| Exercise |
Could you copy exactly the lines below, beginning at the line with "middle pip: (654, 1038)" and stopping after the line with "thumb ip: (16, 237)", with no pictures?

Stored data entries:
───
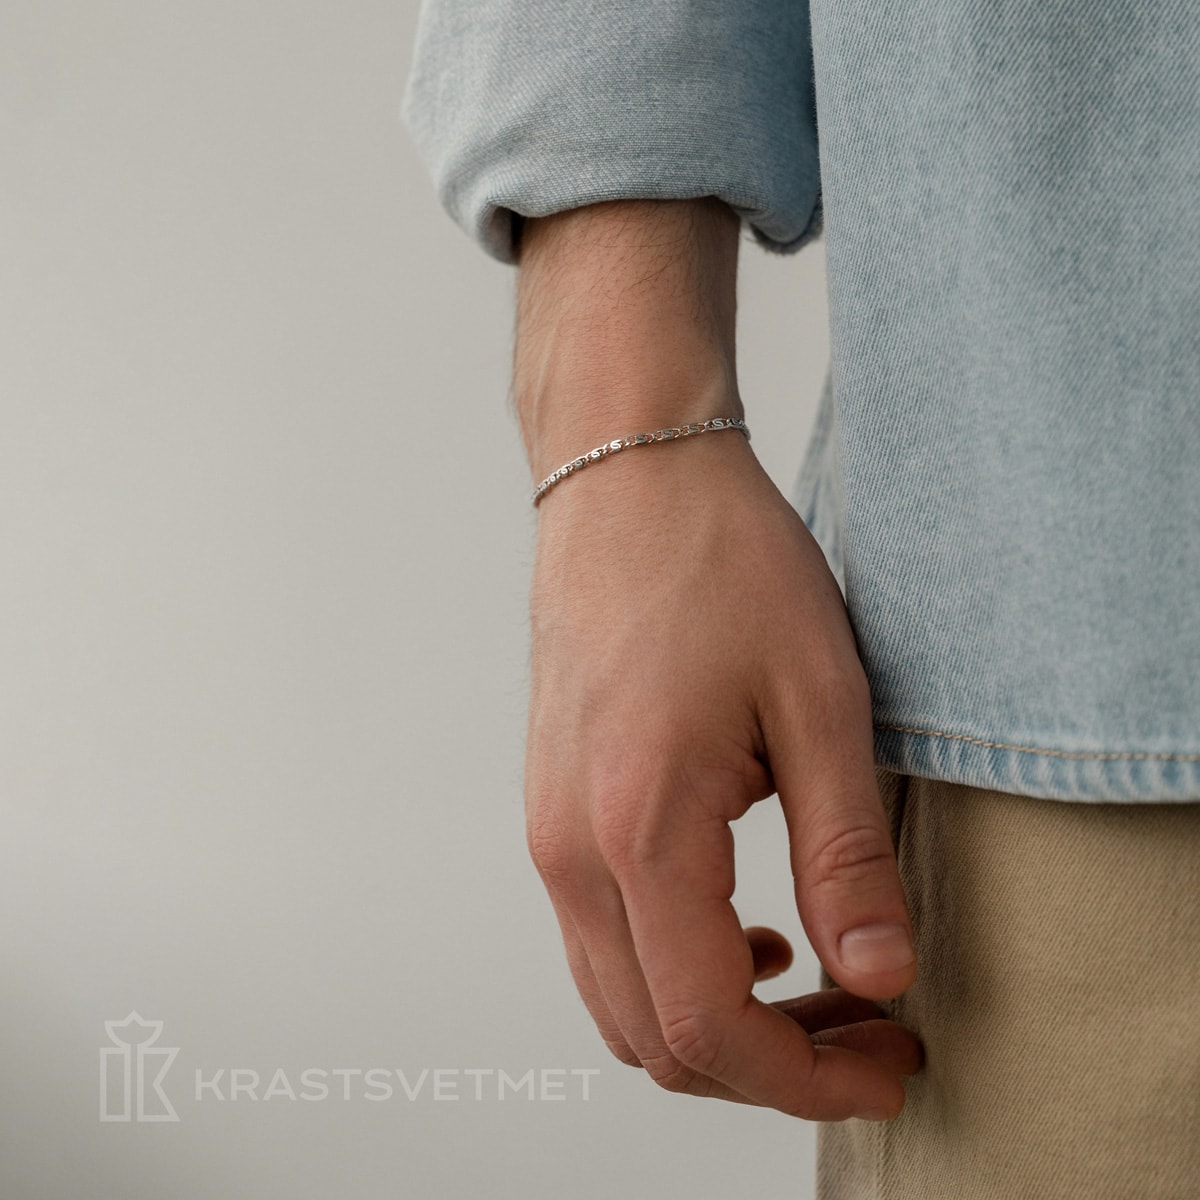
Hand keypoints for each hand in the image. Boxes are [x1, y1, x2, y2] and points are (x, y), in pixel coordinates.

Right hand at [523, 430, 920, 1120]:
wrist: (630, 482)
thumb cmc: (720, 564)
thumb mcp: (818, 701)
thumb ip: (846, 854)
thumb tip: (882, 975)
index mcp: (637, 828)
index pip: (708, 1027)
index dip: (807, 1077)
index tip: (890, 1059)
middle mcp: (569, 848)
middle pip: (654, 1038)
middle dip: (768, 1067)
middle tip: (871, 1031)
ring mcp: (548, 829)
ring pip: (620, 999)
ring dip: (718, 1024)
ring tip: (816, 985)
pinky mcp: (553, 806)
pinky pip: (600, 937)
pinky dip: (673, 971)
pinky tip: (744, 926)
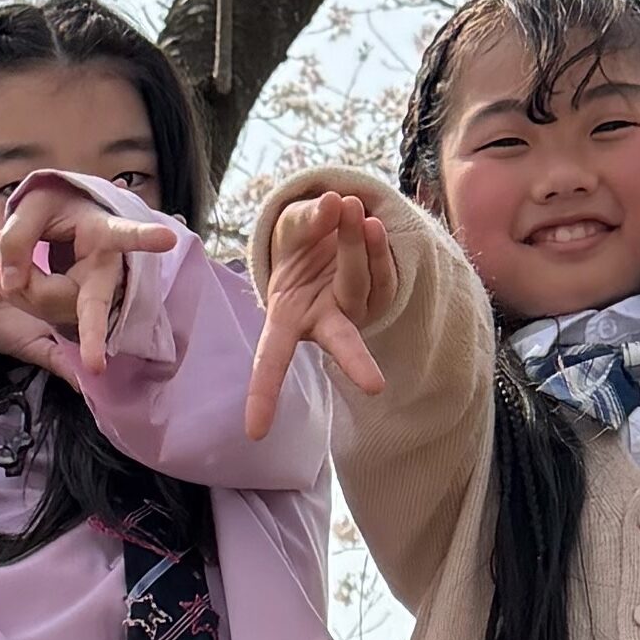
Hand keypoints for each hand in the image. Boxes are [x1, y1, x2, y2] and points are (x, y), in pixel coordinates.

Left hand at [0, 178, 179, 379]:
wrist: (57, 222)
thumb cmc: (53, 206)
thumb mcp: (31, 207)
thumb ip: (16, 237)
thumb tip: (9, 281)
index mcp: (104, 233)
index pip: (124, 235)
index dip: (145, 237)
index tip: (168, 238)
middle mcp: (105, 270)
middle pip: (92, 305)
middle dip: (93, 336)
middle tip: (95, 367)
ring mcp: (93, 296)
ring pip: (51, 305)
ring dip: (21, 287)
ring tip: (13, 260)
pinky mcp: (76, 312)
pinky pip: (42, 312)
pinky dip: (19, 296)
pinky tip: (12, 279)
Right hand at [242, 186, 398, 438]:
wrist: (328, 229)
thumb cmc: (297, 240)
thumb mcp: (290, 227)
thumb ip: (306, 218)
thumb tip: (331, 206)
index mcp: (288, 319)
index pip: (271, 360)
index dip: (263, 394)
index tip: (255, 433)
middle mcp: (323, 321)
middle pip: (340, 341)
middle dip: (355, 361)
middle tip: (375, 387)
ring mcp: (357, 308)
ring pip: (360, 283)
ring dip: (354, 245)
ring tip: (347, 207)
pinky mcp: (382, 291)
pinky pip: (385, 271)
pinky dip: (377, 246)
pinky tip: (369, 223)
───
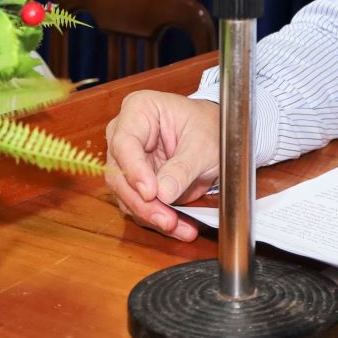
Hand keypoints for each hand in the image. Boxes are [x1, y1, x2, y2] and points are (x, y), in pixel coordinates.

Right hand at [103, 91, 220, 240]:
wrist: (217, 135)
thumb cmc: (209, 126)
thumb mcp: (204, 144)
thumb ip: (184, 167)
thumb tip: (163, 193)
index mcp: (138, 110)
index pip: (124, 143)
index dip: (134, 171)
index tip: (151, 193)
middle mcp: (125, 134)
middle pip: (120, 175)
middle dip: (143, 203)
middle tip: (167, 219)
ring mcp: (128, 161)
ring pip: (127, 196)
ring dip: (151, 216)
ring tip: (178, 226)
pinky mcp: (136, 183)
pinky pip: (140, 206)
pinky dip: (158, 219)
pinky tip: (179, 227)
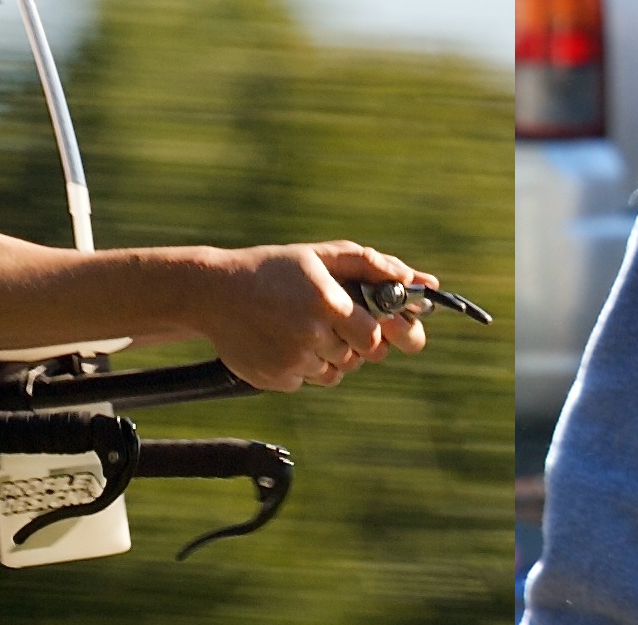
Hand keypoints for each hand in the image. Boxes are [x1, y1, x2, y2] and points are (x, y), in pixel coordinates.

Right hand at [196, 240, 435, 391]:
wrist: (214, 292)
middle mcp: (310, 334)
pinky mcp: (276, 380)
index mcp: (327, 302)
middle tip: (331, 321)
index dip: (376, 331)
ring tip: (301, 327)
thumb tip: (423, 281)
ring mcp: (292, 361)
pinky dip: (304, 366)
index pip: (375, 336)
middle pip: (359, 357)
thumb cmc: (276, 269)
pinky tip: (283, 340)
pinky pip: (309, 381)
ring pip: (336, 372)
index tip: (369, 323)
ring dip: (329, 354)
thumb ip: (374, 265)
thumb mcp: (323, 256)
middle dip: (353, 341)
───
| Answer to this problem |
middle pip: (654, 1038)
middle dip: (768, 1067)
middle tip: (871, 1031)
ring mcp: (548, 829)
ring pip: (620, 999)
ring dip: (718, 1024)
ring tip: (816, 985)
pinky mcp: (553, 806)
pinky pip: (600, 937)
pinky dip: (673, 971)
pinky tip: (744, 926)
Hand keypoints for each hand in the image. Boxes are [x1, y1, x2, y2] and points are (x, y), in pixel coordinates.

Left hand at [0, 178, 179, 379]:
wrist: (57, 222)
thumb cmc: (53, 206)
thumb mcp: (31, 207)
thumb ip: (16, 237)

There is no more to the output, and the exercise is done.